## [EXERCISE]
Without skipping anything, write out each record below exactly.

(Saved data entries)
════════
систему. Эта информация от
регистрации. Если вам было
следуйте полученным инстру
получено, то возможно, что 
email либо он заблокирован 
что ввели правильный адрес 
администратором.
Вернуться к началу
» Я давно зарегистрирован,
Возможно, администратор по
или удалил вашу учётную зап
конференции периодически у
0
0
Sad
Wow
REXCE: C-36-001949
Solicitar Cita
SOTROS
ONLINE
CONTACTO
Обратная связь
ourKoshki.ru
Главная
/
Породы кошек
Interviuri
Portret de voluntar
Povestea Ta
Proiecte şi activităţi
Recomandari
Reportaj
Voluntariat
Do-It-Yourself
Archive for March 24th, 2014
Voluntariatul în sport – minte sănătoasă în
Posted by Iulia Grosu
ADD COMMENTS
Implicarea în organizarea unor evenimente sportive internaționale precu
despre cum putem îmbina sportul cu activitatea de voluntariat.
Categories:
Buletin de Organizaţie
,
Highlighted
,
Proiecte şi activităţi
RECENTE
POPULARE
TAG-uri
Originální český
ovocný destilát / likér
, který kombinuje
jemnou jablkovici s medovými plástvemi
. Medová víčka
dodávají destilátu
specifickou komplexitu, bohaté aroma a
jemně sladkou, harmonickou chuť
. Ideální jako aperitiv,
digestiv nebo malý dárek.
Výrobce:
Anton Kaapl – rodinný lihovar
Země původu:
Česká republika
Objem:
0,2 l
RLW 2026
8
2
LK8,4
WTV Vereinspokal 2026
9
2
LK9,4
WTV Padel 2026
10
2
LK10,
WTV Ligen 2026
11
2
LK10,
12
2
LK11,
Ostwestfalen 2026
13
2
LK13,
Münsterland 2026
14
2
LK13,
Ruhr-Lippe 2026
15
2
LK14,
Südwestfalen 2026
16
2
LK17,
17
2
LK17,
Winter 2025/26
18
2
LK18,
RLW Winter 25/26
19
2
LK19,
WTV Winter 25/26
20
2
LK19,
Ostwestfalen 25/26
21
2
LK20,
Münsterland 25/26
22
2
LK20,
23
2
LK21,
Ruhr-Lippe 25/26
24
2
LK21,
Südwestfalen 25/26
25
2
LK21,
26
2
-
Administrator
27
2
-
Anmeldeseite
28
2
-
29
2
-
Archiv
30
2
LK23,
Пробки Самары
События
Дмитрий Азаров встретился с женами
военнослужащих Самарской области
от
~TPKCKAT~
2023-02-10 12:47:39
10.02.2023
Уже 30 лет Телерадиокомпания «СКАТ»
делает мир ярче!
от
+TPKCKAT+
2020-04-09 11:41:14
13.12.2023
════════
## [ANSWER TO THIS PROBLEM]
систему. Эта информация от
регистрации. Если вам было
следуйте полученным инстру
получено, то возможно, что 
email либо он заблокирован 
что ввели правильный адрес 
администратором.
Вернуться к началу
» Я давно зарегистрирован,
Возможно, администратор по
или удалил вашу учётную зап
конференции периодически у
0
0
Sad
Wow
REXCE: C-36-001949
Solicitar Cita
SOTROS
ONLINE
CONTACTO
Обратная связь
ourKoshki.ru
Главная
/
Породы кошек
Interviuri
Portret de voluntar
Povestea Ta
Proiecte şi activităţi
Recomandari
Reportaj
Voluntariat
Do-It-Yourself
Archive for March 24th, 2014
Voluntariatul în sport – minte sănătoasă în
Posted by Iulia Grosu
ADD COMMENTS
Implicarea în organizarea unor evenimente sportive internaționale precu
despre cum putem îmbina sportul cu activitatea de voluntariat.
Categories:
Buletin de Organizaţie
,
Highlighted
,
Proiecte şi activităţi
RECENTE
POPULARE
TAG-uri
Originální český
ovocný destilát / likér
, který kombinuje
jemnou jablkovici s medovými plástvemi
. Medová víčka
dodávají destilátu
specifickou komplexitu, bohaté aroma a
jemně sladkou, harmonickou chuť
. Ideální jako aperitiv,
digestiv nebo malý dárek.
Výrobce:
Anton Kaapl – rodinný lihovar
Země původu:
Česká republika
Objem:
0,2 l
RLW 2026
8
2
LK8,4
WTV Vereinspokal 2026
9
2
LK9,4
WTV Padel 2026
10
2
LK10,
WTV Ligen 2026
11
2
LK10,
12
2
LK11,
Ostwestfalen 2026
13
2
LK13,
Münsterland 2026
14
2
LK13,
Ruhr-Lippe 2026
15
2
LK14,
Südwestfalen 2026
16
2
LK17,
17
2
LK17,
Winter 2025/26
18
2
LK18,
RLW Winter 25/26
19
2
LK19,
WTV Winter 25/26
20
2
LK19,
Ostwestfalen 25/26
21
2
LK20,
Münsterland 25/26
22
2
LK20,
23
2
LK21,
Ruhr-Lippe 25/26
24
2
LK21,
Südwestfalen 25/26
25
2
LK21,
26
2
-
Administrator
27
2
-
Anmeldeseite
28
2
-
29
2
-
Archiv
30
2
LK23,
Пробки Самары
События
Дмитрий Азаров встретился с женами
военнослужащих Самарской области
от
~TPKCKAT~
2023-02-10 12:47:39
10.02.2023
Уже 30 лет Телерадиокомпания «СКАТ»
делает мир ярче!
от
+TPKCKAT+
2020-04-09 11:41:14
13.12.2023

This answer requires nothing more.